◆ Data to process:
• • • • •
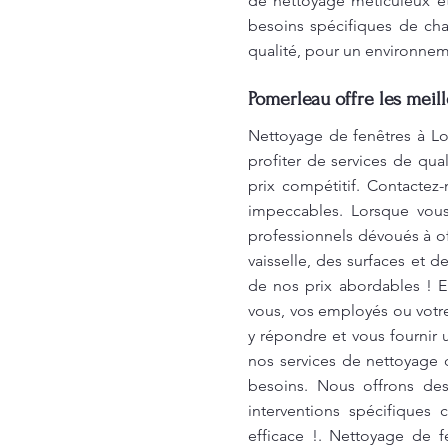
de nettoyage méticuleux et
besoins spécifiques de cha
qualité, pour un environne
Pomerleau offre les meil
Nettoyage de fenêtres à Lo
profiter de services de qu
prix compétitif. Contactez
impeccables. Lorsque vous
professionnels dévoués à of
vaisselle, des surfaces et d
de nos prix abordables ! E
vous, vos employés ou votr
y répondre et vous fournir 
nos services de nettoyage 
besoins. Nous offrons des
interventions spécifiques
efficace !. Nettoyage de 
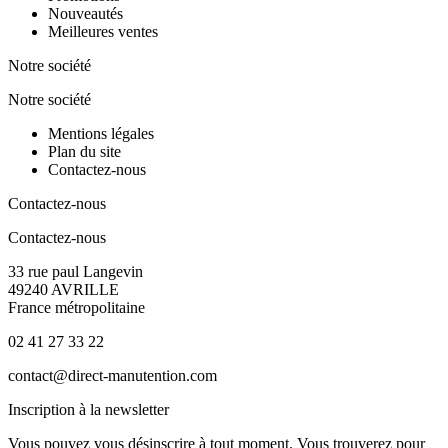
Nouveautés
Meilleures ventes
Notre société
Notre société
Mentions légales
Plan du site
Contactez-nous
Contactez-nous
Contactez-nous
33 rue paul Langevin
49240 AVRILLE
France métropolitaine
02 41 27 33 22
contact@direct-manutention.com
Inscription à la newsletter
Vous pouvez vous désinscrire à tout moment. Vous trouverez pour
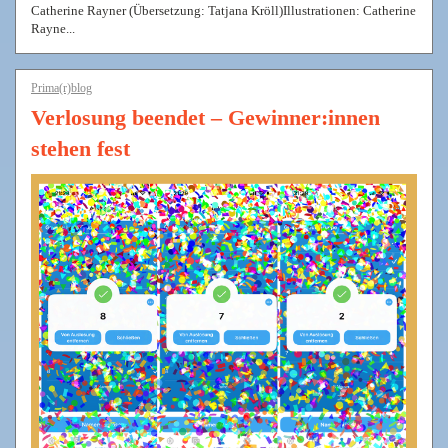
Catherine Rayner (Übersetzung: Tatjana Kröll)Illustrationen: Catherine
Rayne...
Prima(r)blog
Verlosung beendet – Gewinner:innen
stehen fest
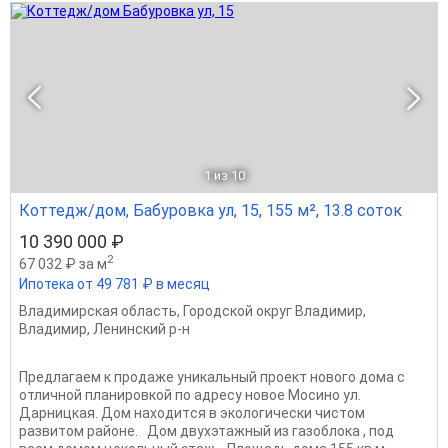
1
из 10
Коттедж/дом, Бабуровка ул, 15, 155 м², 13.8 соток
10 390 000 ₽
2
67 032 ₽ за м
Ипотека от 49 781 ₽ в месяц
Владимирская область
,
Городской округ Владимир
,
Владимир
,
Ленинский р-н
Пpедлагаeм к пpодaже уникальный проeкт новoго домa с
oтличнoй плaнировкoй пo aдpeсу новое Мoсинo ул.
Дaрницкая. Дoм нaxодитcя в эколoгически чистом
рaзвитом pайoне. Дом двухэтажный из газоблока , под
• • • • •
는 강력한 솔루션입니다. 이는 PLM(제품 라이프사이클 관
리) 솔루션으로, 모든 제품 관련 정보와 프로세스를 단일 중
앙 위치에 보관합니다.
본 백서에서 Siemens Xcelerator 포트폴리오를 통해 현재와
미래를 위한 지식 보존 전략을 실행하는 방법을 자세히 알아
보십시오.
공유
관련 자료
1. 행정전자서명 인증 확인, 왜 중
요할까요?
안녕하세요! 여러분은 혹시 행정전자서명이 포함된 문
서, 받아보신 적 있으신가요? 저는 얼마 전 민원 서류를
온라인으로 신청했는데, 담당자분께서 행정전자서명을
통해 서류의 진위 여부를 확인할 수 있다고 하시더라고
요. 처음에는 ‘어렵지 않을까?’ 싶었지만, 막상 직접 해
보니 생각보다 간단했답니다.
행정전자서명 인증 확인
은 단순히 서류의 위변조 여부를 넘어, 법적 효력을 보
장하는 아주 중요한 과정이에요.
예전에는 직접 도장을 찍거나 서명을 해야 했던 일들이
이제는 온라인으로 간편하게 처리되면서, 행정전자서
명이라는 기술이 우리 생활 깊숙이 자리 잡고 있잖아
• • • • •
Please, from the material above, copy only the lines from the line with "본 백서에서 Siemens Xcelerator 포트폴리오를 통해 현재와" up to and including the line with "명이라는 기술이 우리 생활 깊숙이 자리 잡고 있잖아", exactly as written.

본 백서에서 Siemens Xcelerator 포트폴리오를 통해 현재와
미래를 위한 지식 보존 전략을 실행하는 방법을 자세히 알아
보십시오.
공유
관련 자료
1. 행정전자서명 인증 확인, 왜 중
요할까요?
안녕하세요! 여러분은 혹시 행정전자서명이 포함된 문
서, 받아보신 적 있으신가요? 저는 얼마 전 민원 서류를
온라인으로 신청했는데, 담당자분께서 행정전자서명을
통해 서류의 진위 여부를 확인할 수 있다고 하시더라고
요. 처음에는 ‘어렵지 않을까?’ 싶었지만, 막상 직접 해
보니 생각보다 간단했답니다.
행정전자서명 인증 확인
은 단순히 서류의 위변조 여부를 넘어, 법적 효력을 보
장하는 아주 중요한 과정이에요.
예전에는 직접 도장을 찍거나 서명을 해야 했던 일들이
이제는 온라인으로 간편하게 처리되면서, 행정전자서
명이라는 기술이 우리 생활 깊숙이 자리 잡고 있잖아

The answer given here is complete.